*Actions to take*
**A.** In the passage on Ovatiovermis below, what was the diameter of each of the animal's two visual organs?
**B.** From the passage on Ovatiovermis below, list every part of the animal where traces of calcium compounds were found.
**C.** Continue the passage on Ovatiovermis below, beginning after its last sentence.

*Text under study*
..........

Ovatiovermis had nine pairs of lobopods. The first two pairs were elongate and had approximately 20 pairs of spines on each lobopod, with a bifid claw at each tip. The third to sixth pairs of lobopods were shorter and their paired spines were much smaller. On these four pairs of lobopods the spines were only large near the tip. The last three pairs of lobopods did not have the paired spines, showing that these spines were not used for filter-feeding. Instead these lobopods had hooked claws with which it could grip one of the corals or sponges found at the time and rear up into the current.

At the anterior end of the animal it had an evertible proboscis, with its mouth at the end. This would probably have been used to suck any particles of food which had been caught off the spines, possibly in a similar manner to a sea cucumber. Its head was not well separated from the body. Also on the head Ovatiovermis had two small (0.1mm diameter) and probably very primitive visual organs.

Close examination of the fossils revealed traces of calcium compounds in the claws of the back three legs and around the mouth and proboscis. There were also calcium traces found in the gut, but this may have been fragments of shell attached to its food rather than the animal`s organs.

..........

*Recorded data*
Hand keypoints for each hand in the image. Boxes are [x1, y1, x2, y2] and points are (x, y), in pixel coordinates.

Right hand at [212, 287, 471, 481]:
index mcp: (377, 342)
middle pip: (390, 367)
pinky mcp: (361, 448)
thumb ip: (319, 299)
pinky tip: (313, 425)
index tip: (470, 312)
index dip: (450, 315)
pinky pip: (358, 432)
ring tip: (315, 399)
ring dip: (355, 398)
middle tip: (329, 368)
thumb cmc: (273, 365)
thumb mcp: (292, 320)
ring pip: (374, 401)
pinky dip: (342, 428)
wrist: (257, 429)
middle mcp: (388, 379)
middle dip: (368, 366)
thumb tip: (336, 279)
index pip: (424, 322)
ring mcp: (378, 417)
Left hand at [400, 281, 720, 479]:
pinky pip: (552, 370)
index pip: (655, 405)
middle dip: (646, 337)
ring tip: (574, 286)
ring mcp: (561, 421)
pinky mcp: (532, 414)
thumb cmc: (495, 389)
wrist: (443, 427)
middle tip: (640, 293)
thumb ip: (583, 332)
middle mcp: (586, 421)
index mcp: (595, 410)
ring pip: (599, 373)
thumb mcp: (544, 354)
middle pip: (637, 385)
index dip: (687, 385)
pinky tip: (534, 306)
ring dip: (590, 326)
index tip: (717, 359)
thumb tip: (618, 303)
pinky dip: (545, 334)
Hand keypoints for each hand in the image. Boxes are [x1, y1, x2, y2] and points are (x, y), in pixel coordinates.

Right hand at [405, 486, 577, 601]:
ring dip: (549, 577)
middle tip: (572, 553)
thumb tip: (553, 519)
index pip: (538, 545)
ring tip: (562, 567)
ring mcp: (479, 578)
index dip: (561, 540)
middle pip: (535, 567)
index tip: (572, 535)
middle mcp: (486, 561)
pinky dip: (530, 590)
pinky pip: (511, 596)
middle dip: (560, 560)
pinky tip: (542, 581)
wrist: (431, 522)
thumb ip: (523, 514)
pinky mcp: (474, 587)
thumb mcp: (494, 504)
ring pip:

..........

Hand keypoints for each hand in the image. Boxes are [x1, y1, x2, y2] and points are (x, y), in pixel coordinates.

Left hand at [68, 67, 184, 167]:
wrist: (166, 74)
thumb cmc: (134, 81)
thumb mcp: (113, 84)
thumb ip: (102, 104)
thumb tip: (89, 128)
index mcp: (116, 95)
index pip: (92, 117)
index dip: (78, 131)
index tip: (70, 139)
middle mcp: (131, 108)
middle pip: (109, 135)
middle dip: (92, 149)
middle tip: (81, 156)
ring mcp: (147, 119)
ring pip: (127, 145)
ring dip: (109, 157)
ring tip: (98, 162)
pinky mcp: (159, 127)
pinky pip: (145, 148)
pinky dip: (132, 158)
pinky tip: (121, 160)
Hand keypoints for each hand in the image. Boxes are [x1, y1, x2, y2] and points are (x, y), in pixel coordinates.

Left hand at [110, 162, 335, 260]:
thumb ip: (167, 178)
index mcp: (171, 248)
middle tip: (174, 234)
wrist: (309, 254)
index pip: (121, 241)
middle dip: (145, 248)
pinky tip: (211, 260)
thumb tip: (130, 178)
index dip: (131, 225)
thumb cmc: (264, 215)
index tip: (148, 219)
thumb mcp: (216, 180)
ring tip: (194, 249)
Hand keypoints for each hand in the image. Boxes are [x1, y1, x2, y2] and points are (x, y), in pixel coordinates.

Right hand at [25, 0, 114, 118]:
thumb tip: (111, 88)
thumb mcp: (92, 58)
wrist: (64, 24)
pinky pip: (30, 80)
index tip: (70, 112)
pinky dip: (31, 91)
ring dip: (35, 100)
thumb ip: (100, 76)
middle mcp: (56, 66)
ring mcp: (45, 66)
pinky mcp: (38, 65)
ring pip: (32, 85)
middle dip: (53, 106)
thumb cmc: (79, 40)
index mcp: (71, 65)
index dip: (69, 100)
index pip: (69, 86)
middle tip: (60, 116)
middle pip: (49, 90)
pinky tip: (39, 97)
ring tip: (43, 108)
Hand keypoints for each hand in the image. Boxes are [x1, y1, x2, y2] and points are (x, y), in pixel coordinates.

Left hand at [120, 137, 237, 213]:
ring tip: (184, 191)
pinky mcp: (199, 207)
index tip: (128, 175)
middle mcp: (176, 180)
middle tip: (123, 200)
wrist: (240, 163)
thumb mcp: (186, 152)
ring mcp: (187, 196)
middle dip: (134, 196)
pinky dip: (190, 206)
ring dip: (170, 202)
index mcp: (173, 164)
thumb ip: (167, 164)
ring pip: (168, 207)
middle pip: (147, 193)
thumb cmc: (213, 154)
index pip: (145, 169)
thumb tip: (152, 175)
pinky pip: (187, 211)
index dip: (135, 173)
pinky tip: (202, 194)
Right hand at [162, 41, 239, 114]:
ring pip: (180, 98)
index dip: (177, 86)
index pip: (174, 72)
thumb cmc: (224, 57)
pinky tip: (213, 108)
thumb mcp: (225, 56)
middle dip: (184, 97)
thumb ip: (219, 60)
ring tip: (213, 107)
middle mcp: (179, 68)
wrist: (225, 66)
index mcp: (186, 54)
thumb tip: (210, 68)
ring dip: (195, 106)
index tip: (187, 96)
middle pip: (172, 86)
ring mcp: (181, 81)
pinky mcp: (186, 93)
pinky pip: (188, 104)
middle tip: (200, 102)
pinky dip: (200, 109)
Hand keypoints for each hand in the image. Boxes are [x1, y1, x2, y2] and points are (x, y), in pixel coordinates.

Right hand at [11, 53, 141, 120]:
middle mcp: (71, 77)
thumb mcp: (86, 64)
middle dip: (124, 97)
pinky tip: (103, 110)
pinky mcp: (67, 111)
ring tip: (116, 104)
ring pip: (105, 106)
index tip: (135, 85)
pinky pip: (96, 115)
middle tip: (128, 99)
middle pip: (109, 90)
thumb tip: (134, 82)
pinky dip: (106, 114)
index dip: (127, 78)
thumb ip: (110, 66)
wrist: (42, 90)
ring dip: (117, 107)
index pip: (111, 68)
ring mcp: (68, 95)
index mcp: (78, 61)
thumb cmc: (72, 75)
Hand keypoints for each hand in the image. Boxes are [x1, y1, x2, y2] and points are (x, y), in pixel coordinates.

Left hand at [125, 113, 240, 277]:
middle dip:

..........

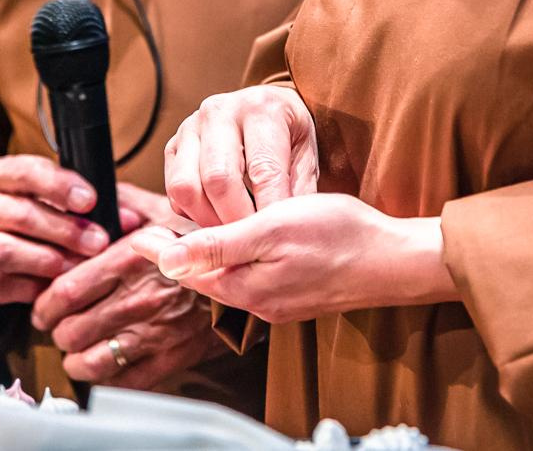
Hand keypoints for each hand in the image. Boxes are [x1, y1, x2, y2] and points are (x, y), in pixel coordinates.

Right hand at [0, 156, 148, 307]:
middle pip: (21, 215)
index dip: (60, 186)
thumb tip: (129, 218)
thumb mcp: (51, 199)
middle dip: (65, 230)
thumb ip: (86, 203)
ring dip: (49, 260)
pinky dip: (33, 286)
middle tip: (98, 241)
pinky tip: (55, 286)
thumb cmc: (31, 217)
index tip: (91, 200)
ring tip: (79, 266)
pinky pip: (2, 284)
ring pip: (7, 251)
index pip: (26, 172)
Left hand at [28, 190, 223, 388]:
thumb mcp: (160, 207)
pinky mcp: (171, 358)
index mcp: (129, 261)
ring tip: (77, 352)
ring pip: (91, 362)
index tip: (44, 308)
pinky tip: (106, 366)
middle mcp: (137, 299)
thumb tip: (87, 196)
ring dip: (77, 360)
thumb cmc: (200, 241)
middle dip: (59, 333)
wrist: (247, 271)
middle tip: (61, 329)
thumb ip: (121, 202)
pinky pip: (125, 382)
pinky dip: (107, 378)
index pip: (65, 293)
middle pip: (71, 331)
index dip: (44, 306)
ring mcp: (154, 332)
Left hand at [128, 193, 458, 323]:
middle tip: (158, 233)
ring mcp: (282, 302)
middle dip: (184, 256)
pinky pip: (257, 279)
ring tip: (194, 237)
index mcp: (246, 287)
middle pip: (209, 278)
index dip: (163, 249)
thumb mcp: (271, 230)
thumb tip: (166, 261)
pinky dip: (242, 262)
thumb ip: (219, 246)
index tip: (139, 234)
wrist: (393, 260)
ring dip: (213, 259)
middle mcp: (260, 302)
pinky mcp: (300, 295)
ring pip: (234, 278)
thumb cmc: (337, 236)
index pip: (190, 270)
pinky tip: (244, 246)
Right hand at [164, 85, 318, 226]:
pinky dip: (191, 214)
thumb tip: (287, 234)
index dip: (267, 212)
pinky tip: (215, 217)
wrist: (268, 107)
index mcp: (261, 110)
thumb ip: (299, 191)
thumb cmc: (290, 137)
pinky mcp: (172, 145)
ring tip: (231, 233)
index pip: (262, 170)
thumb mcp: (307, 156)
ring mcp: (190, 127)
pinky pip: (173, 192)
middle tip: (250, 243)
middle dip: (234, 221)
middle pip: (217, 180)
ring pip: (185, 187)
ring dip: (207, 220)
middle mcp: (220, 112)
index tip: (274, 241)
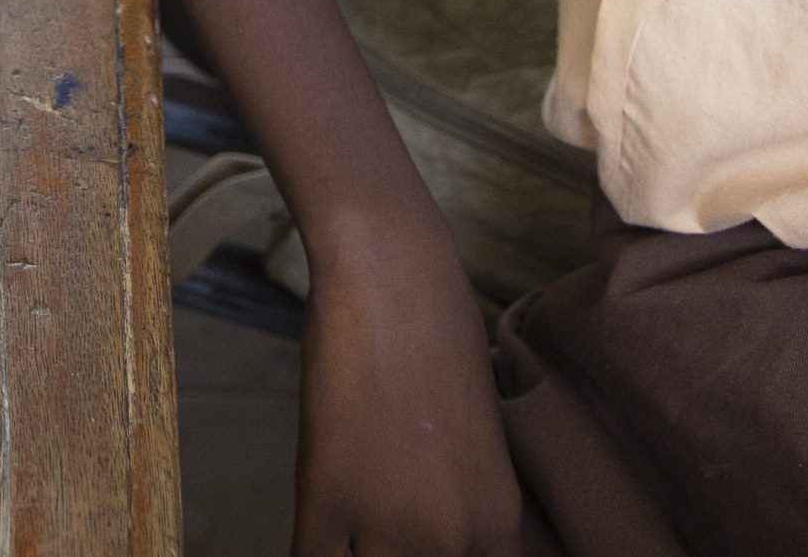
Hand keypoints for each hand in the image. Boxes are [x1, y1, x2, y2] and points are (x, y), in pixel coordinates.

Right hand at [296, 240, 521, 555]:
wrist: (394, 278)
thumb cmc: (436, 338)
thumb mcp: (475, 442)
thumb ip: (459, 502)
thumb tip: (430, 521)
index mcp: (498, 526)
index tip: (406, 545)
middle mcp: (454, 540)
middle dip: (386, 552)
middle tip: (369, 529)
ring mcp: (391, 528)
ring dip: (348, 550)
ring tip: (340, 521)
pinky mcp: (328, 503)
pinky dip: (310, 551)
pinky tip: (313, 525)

..........

*Response list*
**A.** About 0.1 mm.

**B.** The claws of the back three legs, the area around the mouth, the proboscis, and the gut.

**C.**
== Evolutionary significance ==
Ovatiovermis was a member of the luolishaniid group of lobopodians. Caron and Aria, in their article on Ovatiovermis, suggest that both luolishaniids and hallucigeniids branched before the last common ancestor of extant panarthropod subphyla (Arthropoda, Tardigrada and Onychophora), rather than hallucigeniids and luolishaniids being closely related to onychophorans. This pushes the date for this splitting well back into the Precambrian.

All luolishaniids were filter-feeders, and this is one of the characteristics that they are classified by - the other is the small head and thick neck, unlike in hallucigeniids which had a bulbous head and a thin neck.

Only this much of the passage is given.